Tribunals can, in certain circumstances, strike out a claimant’s complaint. In Riley v Crown Prosecution Service (CPS), the Court of Appeal said that they can strike out a claim in circumstances where the claimant is ill and the medical experts are unable to say when they might be well enough to attend.

Basic facts

Ms Riley, a senior prosecutor with the CPS, brought a number of grievances alleging bullying and harassment by colleagues, which predominantly were not upheld. She lodged tribunal claims in 2009 and 2010 alleging race and disability discrimination as well as whistleblowing.

Although the CPS started disciplinary proceedings against her for making false allegations in mid 2009, the hearing did not go ahead until July 2010 because of her continued ill health (she went off sick in August 2008). She was dismissed for misconduct in September 2010 and lodged a claim against her dismissal in December.

The case was listed for hearing over four weeks starting on 3 May 2011, but on 27 April (the day she lodged another tribunal claim) a doctor told the court she was not in any fit state, either physically or mentally, to attend. The case was adjourned until 11 May to decide whether the claims should be struck out in their entirety instead of being heard at a later date.

Decisions of lower courts

The two medical experts agreed that the court was faced with a “chicken and egg” situation in that Ms Riley currently was not fit enough to attend a hearing, but would not improve and would continue to be affected by the stress associated with the litigation until it was resolved.

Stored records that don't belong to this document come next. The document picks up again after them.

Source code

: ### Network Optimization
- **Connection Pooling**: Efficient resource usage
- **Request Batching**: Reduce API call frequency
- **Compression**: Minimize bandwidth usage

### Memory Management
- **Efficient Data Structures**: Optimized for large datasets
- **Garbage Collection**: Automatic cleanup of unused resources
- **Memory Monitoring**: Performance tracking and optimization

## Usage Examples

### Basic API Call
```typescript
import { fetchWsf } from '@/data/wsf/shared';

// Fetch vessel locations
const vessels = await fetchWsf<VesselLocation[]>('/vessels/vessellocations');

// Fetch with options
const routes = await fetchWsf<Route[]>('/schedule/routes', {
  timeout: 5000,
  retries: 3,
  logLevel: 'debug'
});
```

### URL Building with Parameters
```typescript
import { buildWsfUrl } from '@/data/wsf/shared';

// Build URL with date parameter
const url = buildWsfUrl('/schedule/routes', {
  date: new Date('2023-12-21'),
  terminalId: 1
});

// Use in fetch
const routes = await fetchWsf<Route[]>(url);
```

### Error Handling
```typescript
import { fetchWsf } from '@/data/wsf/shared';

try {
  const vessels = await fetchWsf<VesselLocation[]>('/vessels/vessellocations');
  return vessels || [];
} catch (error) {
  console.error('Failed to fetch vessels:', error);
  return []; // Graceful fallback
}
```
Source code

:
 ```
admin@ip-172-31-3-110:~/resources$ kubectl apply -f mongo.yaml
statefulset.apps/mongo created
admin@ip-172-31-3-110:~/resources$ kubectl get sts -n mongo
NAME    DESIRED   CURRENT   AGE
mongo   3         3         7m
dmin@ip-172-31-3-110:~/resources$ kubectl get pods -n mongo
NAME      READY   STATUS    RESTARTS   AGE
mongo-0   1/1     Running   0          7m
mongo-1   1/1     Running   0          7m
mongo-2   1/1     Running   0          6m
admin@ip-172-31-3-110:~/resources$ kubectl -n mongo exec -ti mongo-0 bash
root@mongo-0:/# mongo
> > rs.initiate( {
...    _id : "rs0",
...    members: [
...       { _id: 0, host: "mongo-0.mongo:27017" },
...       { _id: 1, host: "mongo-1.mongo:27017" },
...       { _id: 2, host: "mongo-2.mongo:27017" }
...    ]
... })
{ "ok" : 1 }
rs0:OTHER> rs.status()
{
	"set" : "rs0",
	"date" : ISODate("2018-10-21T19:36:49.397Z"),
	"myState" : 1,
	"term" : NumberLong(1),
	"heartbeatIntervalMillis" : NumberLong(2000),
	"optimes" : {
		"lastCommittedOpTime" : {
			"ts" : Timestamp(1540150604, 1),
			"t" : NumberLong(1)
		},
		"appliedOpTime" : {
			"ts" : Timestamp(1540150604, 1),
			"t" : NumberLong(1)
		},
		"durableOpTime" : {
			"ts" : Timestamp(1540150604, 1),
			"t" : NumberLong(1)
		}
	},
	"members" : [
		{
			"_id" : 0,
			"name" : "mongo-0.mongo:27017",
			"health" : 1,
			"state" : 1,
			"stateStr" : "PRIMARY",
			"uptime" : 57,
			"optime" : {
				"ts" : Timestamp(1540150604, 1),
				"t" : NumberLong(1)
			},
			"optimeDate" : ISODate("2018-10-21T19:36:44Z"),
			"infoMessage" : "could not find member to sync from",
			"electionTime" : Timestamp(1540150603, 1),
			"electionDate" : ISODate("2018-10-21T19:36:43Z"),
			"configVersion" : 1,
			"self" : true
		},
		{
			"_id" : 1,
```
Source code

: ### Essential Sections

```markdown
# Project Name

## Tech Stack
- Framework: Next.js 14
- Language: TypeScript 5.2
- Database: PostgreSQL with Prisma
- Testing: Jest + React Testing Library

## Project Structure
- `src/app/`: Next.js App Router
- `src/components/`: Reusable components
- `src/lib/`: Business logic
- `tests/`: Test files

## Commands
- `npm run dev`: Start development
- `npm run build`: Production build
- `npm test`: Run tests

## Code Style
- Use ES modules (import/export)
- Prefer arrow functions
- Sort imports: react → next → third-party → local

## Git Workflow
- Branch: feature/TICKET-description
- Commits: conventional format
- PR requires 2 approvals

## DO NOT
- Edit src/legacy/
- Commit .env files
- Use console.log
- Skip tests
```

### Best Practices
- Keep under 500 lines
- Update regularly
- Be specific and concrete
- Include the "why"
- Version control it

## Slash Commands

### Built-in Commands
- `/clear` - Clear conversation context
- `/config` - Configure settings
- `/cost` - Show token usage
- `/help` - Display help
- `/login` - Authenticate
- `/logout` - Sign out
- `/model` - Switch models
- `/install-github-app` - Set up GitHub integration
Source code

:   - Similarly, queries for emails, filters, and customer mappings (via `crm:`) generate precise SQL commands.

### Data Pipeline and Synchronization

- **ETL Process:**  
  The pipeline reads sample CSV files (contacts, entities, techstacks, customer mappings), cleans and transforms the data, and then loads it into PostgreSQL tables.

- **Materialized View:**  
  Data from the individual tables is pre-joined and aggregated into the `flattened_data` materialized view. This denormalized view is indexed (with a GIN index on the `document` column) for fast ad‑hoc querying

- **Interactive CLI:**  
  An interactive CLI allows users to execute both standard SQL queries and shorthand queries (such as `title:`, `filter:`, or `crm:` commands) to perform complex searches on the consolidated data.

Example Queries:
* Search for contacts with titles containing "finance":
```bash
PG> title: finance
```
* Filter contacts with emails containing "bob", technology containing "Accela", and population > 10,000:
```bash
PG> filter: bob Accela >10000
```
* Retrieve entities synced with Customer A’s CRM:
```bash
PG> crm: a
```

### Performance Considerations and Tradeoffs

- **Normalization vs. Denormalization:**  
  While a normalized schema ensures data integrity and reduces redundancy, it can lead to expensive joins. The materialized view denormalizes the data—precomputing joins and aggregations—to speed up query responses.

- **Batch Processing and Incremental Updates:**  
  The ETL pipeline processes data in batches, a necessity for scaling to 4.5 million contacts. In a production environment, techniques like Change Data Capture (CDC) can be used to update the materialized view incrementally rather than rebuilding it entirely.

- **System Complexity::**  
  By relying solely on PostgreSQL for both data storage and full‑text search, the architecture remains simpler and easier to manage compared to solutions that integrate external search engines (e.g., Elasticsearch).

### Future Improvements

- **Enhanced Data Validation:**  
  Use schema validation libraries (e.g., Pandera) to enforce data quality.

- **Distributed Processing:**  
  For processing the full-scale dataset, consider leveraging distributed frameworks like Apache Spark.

In the circumstances, as the experts could not say with any certainty when she might be well enough to attend, the judge decided that it was no longer possible to ensure a fair trial. The Employment Appeal Tribunal (EAT) agreed.

Ms Riley appealed, arguing that it was wrong to strike out the proceedings when she was not in breach of any substantial order. Given that her medical condition had been caused by bullying and intimidation when she was employed by the CPS, it should not be allowed to benefit from its “own wrong”. Instead, the only fair course was to allow her to present her case at the next available date when the court could sit for 20 days which was January 2013.

Decision of Court of Appeal

The Court held that when deciding whether to refuse an adjournment, tribunals had to balance a number of factors. These included not just fairness to the claimant, but also to the respondent as set out in article 6 of the European Convention on Human Rights, which makes clear that every litigant is entitled to "a fair trial within a reasonable time".

It was therefore wrong to expect tribunals to adjourn “heavy cases” which are fixed for a substantial amount of court time many months before they are due to start, in the hope that a claimant's medical condition might improve.

It concluded that if the medical experts could not give any realistic prognosis of “sufficient improvement within a reasonable time” and the case itself had to do with events in the distant past, striking out had to be an option available to tribunals.

It therefore upheld the decision of the EAT that it was no longer possible to ensure a fair trial in the circumstances of this case.


The Court followed the same reasoning as it had applied in the case of O’Cathail v Transport for London (LELR 258) heard just a few months earlier which had determined that the appropriate approach to strike out was that of unreasonableness, as opposed to fairness. This decision and O’Cathail resolve the previous conflicting EAT decisions.